The third analysis of this study was done on the limitations of activities early after stroke as predictive factors on long‐term mortality. These factors were analyzed separately from neurological factors due to the absence of direct causality between them. Moreover, the technologies used in rehabilitation aim at improving independence in activities of the person, by using adaptive or compensatory techniques, among others. Therefore, early recognition of limitations that can be targeted in the process of rehabilitation is important for rehabilitation professionals.

Almost all factors that were included in the analysis of this study showed statistical significance as single factors. Patients with more limitations in activities were more prone to die earlier. The approach of analyzing the activity limitation as separate items that was used in this study is rather unique, since most research has been focused on the evaluation of neurological symptoms, general disability, or level of dependence.

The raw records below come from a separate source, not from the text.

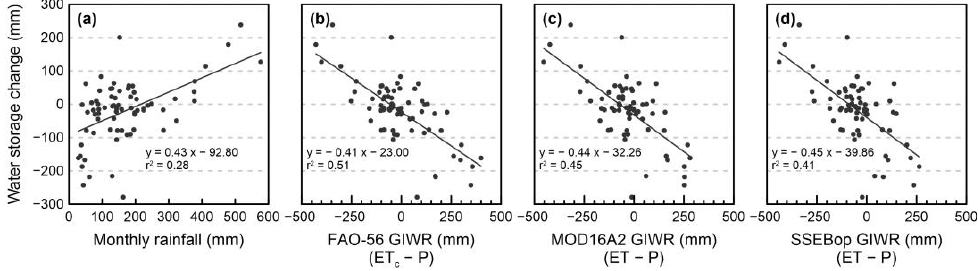
Figure 7. Correlations across precipitation, the gross irrigation water requirement, and water storage changes: correlation between water storage change and monthly rainfall ( a ) and correlations between monthly water storage change and GIWR (GIWR (positive value) and rechargeable rainfall (negative value) when the aquifer is not full) of FAO-56-based ( b ), MOD16A2 based ( c ), and SSEBop-based ( d ) values. On the y-axis, negative values refer to declines in groundwater storage, while positive values refer to groundwater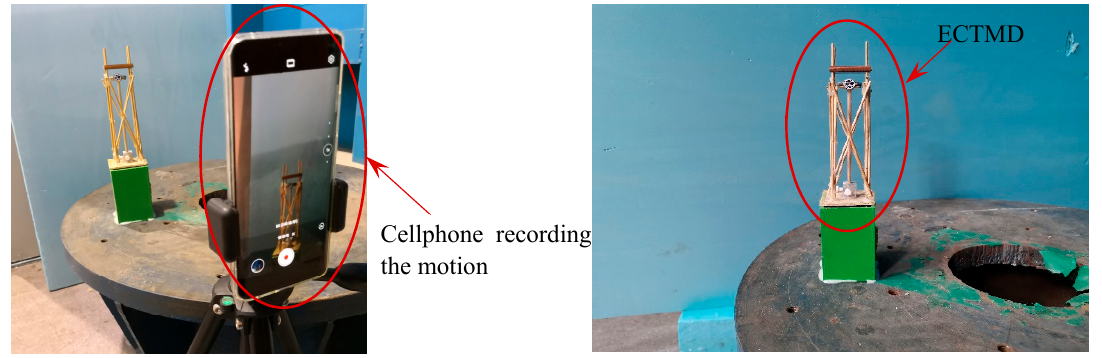
Figure 4. Experimental setup of free vibration test of ground-mounted ECTMD.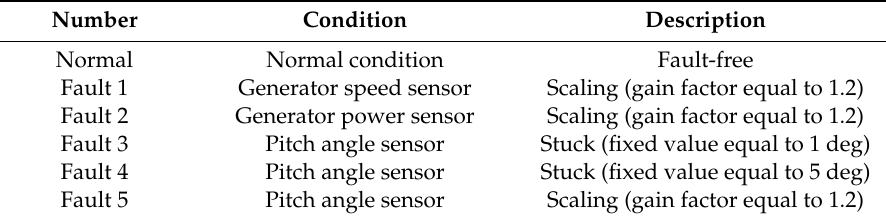
Table 2. Detailed descriptions of considered conditions.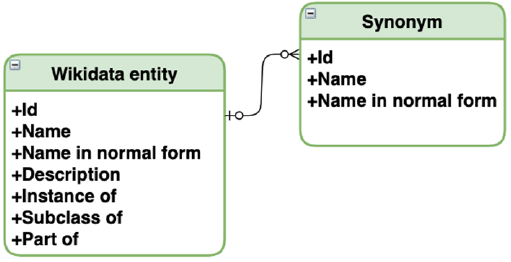
Figure 7. Medical database schema.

The final model of stepwise regression analysis showed that the most dominant predictor of dying earlier in this group was grooming. This is also an interesting finding, considering that usually grooming is not recognized as the primary issue among the other dimensions of disability. In the acute phase of stroke, rehabilitation interventions are usually focused on activities such as mobility and eating. This focus can be explained by the necessity to prevent complications and the well‐defined nature of these activities related to mobility and eating. However, grooming requires more complex skills that include mouth hygiene, brushing hair, nail cutting, and shaving.

Strengths and limitations

This study includes mortality data on patients who have been discharged from only one stroke unit within a six‐month period, forming a small proportion of the overall stroke population in Latvia. However, in 2009 this was the only stroke unit in Latvia. It has been estimated that currently approximately 60% of those who suffer from a stroke are admitted to one of seven stroke units. Therefore, this study does not provide the true picture of mortality from stroke in Latvia. Introduction of a national quality register for stroke in Latvia would help to collect representative data on mortality and care of stroke patients. Moreover, different organization of stroke care, including available medical and rehabilitation staff and used technologies, can determine different outcomes. It means that data cannot be generalized to national level. On the other hand, research patients were evaluated when coming into the stroke unit by using standardized measures and were under observation for a 7‐year period, which can be considered as an advantage of this study. A relatively small group of patients (8%) were excluded from analysis due to being out of reach; therefore, there is no reason to believe that it has affected the results. Another limitation of this study is that it was not possible to gather reliable data on causes of mortality that would be important for additional information on the problems related to secondary prevention after stroke. There is also limited information on discharge destination; therefore, it cannot be used to report statistically reliable data. However, existing data and clinical experience of the authors suggest that vast majority of patients has returned home and assistance is provided by relatives. This is due to cultural peculiarities and organization of social care services in Latvia.

CONCLUSIONS

Alcohol abuse as a pre‐stroke risk factor, poststroke urinary incontinence as a neurological symptom, and dependence in grooming as an activity limitation shortly after stroke are associated with poststroke mortality during the first 7 years after stroke for persons that have been treated in a Latvian stroke unit.

CONFLICT OF INTEREST

The authors declare that they have no financial or non‐financial competing interests.